Como es costumbre, la ofrenda de los ramos de olivo y palmas provino de diversas entidades italianas, que colaboran anualmente con el Vaticano para la preparación de esta misa. Las imponentes “palmas fénix”, sin trenzar y de mayor tamaño, fueron una donación del Camino Neocatecumenal, mientras que los “palmurelli”, pequeñas palmas trenzadas artesanalmente, adornaron las manos de numerosos asistentes. El rito de la bendición de estos símbolos por parte del Papa al inicio de la Eucaristía añadió un momento de profunda espiritualidad al evento.

**La Humildad de Cristo Frente a la Violencia Humana**

En su homilía, el Papa León XIV profundizó en el camino de Jesús hacia la Cruz, presentándolo como un acto de “caricia para la humanidad” en contraste con la empuñadura de “espadas y palos”. La imagen de Jesús, manso y sereno mientras a su alrededor se gestaba la violencia, fue evocada como el paradigma de una fe que rechaza la confrontación armada.

El Pontífice citó el episodio evangélico donde Simón Pedro desenvainó su espada para defender a Jesús, solo para ser reprendido con la célebre frase: “Guarda tu espada, porque el que a hierro mata a hierro muere”. Esta enseñanza, afirmó el Papa, subraya la intrínseca incompatibilidad entre la fe y la violencia. Citando al profeta Isaías, León XIV enfatizó que un Dios que “rechaza la guerra” no escucha las oraciones de aquellos cuyas “manos están llenas de sangre”.

Profundizando en la figura del Cristo como siervo sufriente, el Papa describió cómo Jesús “se humillaba” al cargar con los sufrimientos y las culpas de la humanidad, sin proferir palabra, “como un cordero llevado al matadero”. Esta visión, también extraída de las profecías de Isaías, resaltó la mansedumbre divina como la antítesis de la belicosidad.

**Un Dios que no empuña armas**

“No se armó, no se defendió, no libró ninguna guerra”, declaró el Pontífice, reiterando que Jesús mostró “el rostro manso de Dios”, que siempre rechaza la violencia. Al dejarse clavar en la cruz, Cristo abrazó “todas las cruces erigidas en todos los tiempos y lugares de la historia de la humanidad”, convirtiéndose en un símbolo universal de solidaridad con el sufrimiento.

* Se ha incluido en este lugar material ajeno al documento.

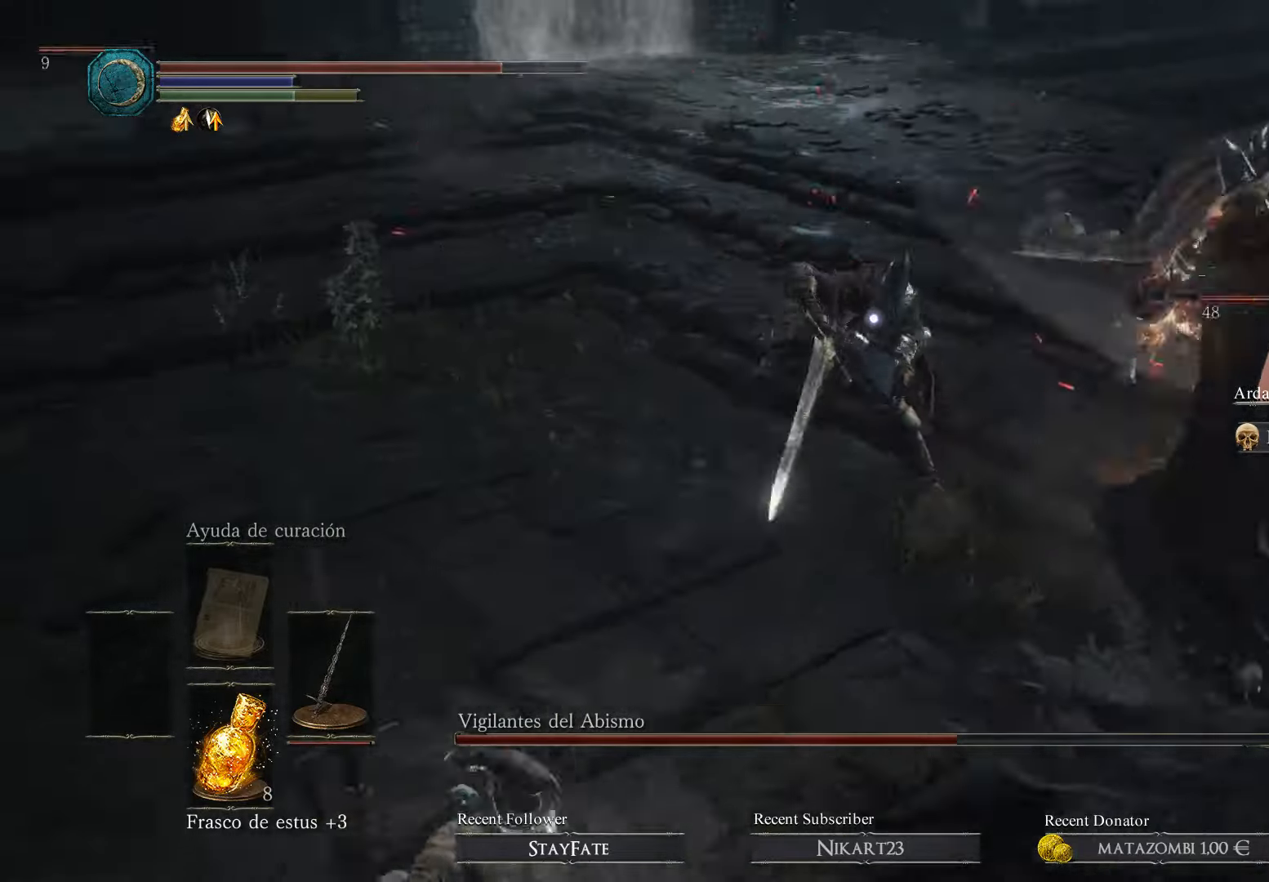
{"buttons": [], "left_stick": "up-left", "right_stick": "center", "events": [[433, "left_stick", "up-left"]]}
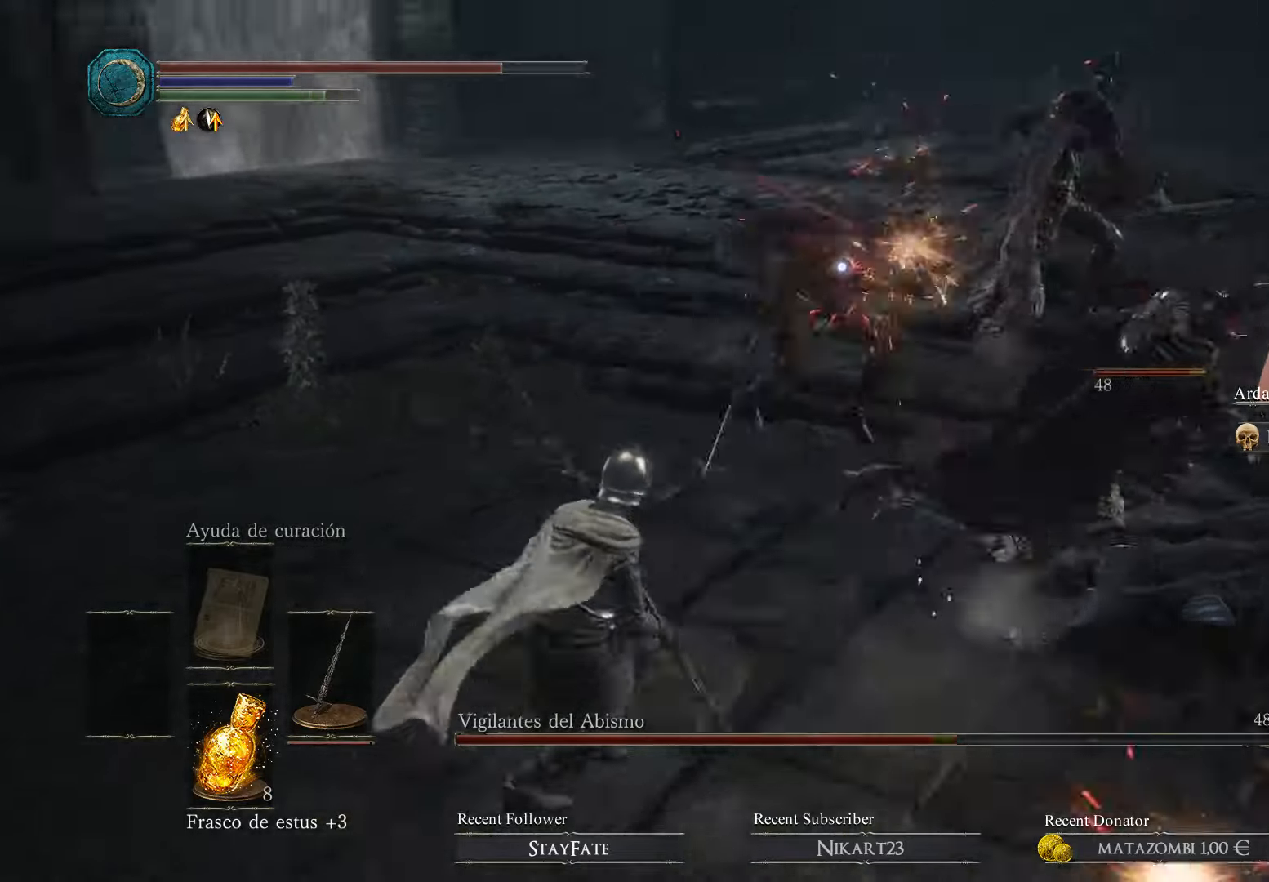
{"buttons": [], "left_stick": "down-right", "right_stick": "center", "events": [[100, "left_stick", "left"], [233, "left_stick", "down"], [467, "left_stick", "down-right"]]}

Al contemplar a Cristo crucificado, el Papa León XIV invitó a ver a los “crucificados de la humanidad”: las heridas de hombres y mujeres de hoy, el clamor de los abatidos, los sin esperanza, los enfermos y los solitarios. Y, de manera crucial, “el gemido de dolor de cada uno de los que están oprimidos por la violencia y de cada víctima de la guerra”.

La ceremonia, imbuida de profunda emoción y solemnidad, anticipó el mensaje central que resonará durante toda la Semana Santa bajo el liderazgo de Papa León XIV: la paz. “¡Dios es amor! ¡Tengan piedad! ¡Depongan las armas, recuerden que son hermanos!”, exclamó, lanzando un ferviente llamado a la fraternidad universal.

Para reforzar su mensaje pacifista, el Pontífice recordó la figura del obispo italiano Antonio Bello (1935-1993), conocido como el “obispo de los últimos” por su compromiso inquebrantable con los pobres, la justicia social y el pacifismo. Mons. Bello, reconocido como Venerable por el Papa Francisco en 2021, presidió Pax Christi Italia y lideró una histórica marcha por la paz en Sarajevo en 1991, en pleno conflicto de los Balcanes. Esta referencia sirvió para anclar el mensaje del Papa en una tradición de acción por la paz.

La primera Semana Santa del Papa León XIV promete ser un periodo de profunda reflexión sobre la humildad de Cristo y un renovado llamado a la paz, la reconciliación y la fraternidad universal.